"Experience has taught me that manufactures are now as necessary to our independence as to our comfort; and if... [we will purchase] nothing foreign where an equivalent of domestic fabric can be obtained without regard to a difference of price, it will not be our fault if we do not soon have a supply at home equal to our demand, and wrest that weapon of distress from the hand which has wielded it." --Thomas Jefferson to Benjamin Austin, 1816. ME 14:392
"The prohibiting duties we lay on all articles of foreign manufacture which prudence requires us to establish at home, with the patriotic determination of every good citizen to use no foreign article which can be made within ourselves without regard to difference of price, secures us against a relapse into foreign dependency." --Thomas Jefferson to Jean Baptiste Say, 1815.
"I have come to a resolution myself as I hope every good citizen will, never again to purchase any article of foreign manufacture which can be had of American make, be the difference of price what it may." --Thomas Jefferson to B. S. Barton, 1815. ME 19:223
Thomas Jefferson repealed all internal taxes and ran the government solely from trade tariff revenue.
"1800 - With the assistance of his Secretary of the Treasury, Albert Gallatin, newly elected Republican President Thomas Jefferson sought to reorient the fiscal policy of the United States.
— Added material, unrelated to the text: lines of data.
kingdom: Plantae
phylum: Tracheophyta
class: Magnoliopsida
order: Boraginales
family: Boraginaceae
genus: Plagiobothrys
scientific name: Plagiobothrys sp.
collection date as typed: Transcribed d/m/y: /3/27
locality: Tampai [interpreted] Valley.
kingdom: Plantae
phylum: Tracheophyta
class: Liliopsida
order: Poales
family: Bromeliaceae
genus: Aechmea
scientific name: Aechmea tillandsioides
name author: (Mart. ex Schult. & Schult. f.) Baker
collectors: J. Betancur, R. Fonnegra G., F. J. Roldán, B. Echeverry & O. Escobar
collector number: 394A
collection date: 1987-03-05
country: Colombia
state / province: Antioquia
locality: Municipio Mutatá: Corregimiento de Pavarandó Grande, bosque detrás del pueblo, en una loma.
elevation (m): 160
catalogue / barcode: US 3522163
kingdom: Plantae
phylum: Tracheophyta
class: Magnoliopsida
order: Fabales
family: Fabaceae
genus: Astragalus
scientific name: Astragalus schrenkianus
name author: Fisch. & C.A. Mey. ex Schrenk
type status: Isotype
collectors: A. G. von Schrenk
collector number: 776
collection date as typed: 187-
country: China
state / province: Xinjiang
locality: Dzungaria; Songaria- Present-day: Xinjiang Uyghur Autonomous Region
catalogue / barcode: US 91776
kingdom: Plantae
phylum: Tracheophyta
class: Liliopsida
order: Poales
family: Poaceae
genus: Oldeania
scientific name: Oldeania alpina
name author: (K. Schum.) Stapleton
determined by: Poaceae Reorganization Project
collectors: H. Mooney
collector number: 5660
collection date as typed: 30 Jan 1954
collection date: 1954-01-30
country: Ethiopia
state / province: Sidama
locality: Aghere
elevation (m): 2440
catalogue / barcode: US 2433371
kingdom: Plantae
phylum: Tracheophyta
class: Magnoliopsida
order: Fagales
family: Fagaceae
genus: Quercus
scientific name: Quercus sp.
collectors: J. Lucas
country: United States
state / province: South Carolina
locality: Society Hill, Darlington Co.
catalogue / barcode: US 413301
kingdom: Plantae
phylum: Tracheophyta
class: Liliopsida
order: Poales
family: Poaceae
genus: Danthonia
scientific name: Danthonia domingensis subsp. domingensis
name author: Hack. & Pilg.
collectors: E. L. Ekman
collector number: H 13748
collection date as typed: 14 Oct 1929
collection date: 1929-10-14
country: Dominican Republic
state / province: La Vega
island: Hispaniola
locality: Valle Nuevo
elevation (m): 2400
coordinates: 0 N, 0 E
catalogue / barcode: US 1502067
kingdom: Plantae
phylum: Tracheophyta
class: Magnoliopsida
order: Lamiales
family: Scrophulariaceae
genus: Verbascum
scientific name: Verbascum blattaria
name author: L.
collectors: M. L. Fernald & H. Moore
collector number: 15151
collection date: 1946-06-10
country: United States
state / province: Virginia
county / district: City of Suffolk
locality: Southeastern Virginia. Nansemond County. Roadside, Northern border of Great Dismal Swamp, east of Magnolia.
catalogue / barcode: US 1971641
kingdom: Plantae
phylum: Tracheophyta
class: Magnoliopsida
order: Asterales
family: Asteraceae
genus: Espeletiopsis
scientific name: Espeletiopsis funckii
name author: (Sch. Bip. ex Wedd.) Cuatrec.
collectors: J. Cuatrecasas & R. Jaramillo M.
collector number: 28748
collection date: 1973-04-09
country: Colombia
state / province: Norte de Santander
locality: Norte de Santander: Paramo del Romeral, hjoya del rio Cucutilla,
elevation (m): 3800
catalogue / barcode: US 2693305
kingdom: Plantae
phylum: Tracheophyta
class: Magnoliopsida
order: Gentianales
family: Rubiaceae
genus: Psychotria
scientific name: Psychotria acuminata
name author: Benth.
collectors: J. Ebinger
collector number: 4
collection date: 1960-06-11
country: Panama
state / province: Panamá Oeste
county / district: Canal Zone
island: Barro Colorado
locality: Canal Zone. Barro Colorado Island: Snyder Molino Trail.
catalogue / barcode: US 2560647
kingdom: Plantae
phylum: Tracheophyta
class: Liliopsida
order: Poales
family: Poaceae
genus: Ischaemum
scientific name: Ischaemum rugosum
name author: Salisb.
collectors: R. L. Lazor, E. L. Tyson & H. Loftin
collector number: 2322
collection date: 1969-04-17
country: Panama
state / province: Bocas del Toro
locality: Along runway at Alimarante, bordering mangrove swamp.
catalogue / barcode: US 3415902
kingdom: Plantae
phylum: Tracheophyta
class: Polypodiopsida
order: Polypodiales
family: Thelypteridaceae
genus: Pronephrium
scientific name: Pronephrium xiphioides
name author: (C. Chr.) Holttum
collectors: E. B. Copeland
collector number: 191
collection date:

Jefferson’s four main goals included: (1) a reduction in government expenditures, (2) a balanced budget; (3) a decrease in the size of the national debt, and (4) alleviation of the tax burden. The latter two objectives seemed to conflict with one another; specifically, Jefferson's desire to abrogate Hamilton's funded debt plan and retire all government obligations as judiciously as possible required a steady stream of revenue.
Nevertheless, Jefferson abolished all internal taxes, including the whiskey excise tax and the land tax. Meanwhile, the Napoleonic Wars in Europe, though a diplomatic minefield for American statesmen, proved a significant stimulus to the economy of the United States. Vigorous commerce enriched merchants while customs duties swelled the federal Treasury. By 1808 the national debt had been reduced from $80 million to $57 million, even though the Louisiana purchase had added an $11 million liability. By 1806, duties proved so lucrative that Gallatin and Jefferson fretted about what to do with the surplus above that required for debt retirement. Treasury reserves increased from $3 million to $14 million between 1801 and 1808."
http://www.tax.org/Museum/1777-1815.htm
"Jefferson got repealed all the direct federal taxes passed by the Federalists and boasted that ordinary Americans would never see a federal tax collector in their whole lives."